Um, and we've got a working group in there called DevOps Mutualization. Uh, if you wanna get involved with that, you're a member of FINOS. Let me know. If you're not a member of FINOS, I'd still love to hear from you about what you are doing, uh, around automated DevOps in a regulated environment. Our risk assessment, can we make that better? It's targeted for software changes right now. What things we need to think about when we're talking about infrastructure changes. Uh, we're looking at a number of vendor products that could potentially do machine learning on this.
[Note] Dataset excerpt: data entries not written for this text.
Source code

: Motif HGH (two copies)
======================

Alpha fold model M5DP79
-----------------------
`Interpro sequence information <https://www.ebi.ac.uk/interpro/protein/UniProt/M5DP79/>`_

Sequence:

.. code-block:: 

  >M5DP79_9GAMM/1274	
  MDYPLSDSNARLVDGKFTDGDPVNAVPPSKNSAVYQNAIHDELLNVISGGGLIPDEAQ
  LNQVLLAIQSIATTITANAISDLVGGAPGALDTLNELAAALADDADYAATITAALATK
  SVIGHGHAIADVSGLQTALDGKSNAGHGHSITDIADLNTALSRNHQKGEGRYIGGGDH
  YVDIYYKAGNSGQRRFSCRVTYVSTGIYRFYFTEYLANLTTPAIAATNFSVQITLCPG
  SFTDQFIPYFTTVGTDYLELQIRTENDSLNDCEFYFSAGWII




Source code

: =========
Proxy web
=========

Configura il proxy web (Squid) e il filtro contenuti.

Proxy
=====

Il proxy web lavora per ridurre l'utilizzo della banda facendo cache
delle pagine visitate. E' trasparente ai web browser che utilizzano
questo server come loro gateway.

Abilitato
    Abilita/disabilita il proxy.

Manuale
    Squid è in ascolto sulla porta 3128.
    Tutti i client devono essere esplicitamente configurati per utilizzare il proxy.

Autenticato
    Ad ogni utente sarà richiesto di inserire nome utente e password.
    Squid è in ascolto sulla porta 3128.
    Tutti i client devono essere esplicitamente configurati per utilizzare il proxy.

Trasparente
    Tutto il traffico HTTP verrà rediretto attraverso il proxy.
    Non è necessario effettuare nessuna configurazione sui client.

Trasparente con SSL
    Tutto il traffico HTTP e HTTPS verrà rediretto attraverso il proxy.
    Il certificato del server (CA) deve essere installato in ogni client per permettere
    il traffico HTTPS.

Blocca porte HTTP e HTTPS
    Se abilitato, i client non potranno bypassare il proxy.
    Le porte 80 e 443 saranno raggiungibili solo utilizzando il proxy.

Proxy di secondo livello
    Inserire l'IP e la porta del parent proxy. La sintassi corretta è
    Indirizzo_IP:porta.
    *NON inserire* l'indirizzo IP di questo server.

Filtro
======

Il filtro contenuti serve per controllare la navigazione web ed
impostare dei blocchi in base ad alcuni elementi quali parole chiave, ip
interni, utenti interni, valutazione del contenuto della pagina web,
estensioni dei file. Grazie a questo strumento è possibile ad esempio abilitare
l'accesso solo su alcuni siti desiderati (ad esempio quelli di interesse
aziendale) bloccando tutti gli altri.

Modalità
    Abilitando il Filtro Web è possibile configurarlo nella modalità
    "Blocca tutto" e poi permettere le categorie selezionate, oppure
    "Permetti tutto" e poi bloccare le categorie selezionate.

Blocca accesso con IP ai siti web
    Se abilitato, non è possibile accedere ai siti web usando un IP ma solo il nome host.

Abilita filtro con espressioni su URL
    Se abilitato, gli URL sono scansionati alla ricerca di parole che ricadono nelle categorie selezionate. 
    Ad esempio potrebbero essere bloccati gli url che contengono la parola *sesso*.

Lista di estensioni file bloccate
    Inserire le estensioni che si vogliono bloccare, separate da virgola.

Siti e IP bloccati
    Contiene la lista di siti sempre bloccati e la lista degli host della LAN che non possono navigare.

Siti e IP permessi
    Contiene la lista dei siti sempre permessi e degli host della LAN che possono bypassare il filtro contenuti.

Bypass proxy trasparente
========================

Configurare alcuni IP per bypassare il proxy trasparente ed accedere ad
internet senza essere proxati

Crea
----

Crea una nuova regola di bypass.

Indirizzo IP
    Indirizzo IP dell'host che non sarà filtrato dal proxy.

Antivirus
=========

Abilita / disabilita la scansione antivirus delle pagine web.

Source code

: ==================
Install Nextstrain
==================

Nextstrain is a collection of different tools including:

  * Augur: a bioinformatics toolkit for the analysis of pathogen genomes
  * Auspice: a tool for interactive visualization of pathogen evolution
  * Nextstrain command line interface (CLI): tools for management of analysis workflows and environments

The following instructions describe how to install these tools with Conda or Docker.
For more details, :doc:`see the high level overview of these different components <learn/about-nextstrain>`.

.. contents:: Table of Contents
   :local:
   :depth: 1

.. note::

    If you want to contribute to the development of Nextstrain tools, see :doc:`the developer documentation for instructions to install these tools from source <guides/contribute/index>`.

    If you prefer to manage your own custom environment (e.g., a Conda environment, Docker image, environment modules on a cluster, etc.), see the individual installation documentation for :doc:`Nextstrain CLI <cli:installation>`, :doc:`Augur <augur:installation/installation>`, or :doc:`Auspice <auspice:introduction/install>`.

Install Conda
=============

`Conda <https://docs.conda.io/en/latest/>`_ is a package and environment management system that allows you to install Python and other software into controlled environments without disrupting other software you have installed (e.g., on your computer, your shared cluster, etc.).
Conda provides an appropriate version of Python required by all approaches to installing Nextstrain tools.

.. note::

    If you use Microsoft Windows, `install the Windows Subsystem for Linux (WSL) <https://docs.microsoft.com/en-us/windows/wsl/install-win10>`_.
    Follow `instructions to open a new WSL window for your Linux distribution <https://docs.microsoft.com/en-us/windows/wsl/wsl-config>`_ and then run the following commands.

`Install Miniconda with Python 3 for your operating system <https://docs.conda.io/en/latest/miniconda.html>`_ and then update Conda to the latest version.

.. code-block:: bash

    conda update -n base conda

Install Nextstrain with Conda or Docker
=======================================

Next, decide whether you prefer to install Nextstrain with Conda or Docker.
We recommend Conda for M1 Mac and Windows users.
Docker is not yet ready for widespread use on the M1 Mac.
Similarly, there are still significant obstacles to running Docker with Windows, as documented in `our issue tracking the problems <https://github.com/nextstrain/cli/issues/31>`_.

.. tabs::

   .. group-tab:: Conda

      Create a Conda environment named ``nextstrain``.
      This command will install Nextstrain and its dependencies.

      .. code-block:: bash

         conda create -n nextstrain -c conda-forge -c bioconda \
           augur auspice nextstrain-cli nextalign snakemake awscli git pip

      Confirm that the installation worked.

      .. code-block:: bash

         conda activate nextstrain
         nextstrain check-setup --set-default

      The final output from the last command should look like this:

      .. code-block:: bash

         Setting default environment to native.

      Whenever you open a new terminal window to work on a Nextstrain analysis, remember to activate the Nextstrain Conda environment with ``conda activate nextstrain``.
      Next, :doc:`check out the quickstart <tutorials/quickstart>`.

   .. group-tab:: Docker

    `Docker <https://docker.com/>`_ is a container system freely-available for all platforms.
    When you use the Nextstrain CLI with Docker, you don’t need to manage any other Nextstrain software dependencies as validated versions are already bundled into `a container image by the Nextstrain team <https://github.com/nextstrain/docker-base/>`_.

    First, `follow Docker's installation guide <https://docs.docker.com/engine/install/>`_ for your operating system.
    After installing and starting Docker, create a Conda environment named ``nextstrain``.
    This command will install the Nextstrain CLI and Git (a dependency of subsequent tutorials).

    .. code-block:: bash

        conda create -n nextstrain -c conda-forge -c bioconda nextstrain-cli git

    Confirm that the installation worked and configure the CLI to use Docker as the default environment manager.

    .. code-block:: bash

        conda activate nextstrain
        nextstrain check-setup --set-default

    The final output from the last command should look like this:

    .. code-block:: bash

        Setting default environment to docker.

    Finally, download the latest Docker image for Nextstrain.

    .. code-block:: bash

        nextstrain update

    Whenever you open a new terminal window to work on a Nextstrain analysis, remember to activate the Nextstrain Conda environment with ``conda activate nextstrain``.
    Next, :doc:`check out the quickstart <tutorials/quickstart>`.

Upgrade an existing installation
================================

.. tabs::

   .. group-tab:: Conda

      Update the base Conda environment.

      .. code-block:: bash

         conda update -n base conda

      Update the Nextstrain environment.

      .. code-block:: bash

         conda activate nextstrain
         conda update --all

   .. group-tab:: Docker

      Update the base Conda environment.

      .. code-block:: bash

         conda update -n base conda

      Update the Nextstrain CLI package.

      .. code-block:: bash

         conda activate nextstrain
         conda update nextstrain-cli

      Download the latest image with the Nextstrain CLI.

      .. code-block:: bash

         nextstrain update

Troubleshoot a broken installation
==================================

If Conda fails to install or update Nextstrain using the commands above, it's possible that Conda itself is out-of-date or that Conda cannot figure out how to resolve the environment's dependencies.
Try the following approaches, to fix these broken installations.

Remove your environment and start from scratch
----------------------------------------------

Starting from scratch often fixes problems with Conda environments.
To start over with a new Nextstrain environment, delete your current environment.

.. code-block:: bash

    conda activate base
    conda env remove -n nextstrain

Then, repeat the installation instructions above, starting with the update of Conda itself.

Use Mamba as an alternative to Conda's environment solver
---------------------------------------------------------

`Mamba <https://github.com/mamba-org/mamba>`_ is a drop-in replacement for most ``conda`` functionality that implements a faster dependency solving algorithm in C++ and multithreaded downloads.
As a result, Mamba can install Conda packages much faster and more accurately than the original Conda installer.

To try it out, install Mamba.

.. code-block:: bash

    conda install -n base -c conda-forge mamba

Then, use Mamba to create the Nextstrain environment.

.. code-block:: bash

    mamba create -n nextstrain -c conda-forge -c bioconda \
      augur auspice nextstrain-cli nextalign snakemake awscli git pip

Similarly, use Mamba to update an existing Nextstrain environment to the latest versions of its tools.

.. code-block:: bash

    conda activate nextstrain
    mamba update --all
So rather than being a static set of rules, every change gets its own assessment that's contextual to that change. If you're doing something in that space, we'd love to hear from you. And then the audit trail, we're getting better at this, but we still have a number of different tools involved in this pipeline. It's still hard to present an end-to-end picture, uh, simply and consistently to our auditors. Uh, if you've got anything working on that space or you solved that problem, I'd love to hear from you as well.

So that's it. I hope you enjoyed, uh, uh, and found this talk useful. Um, and I'm, uh, I'd love to hear from you if, if you're going through something similar.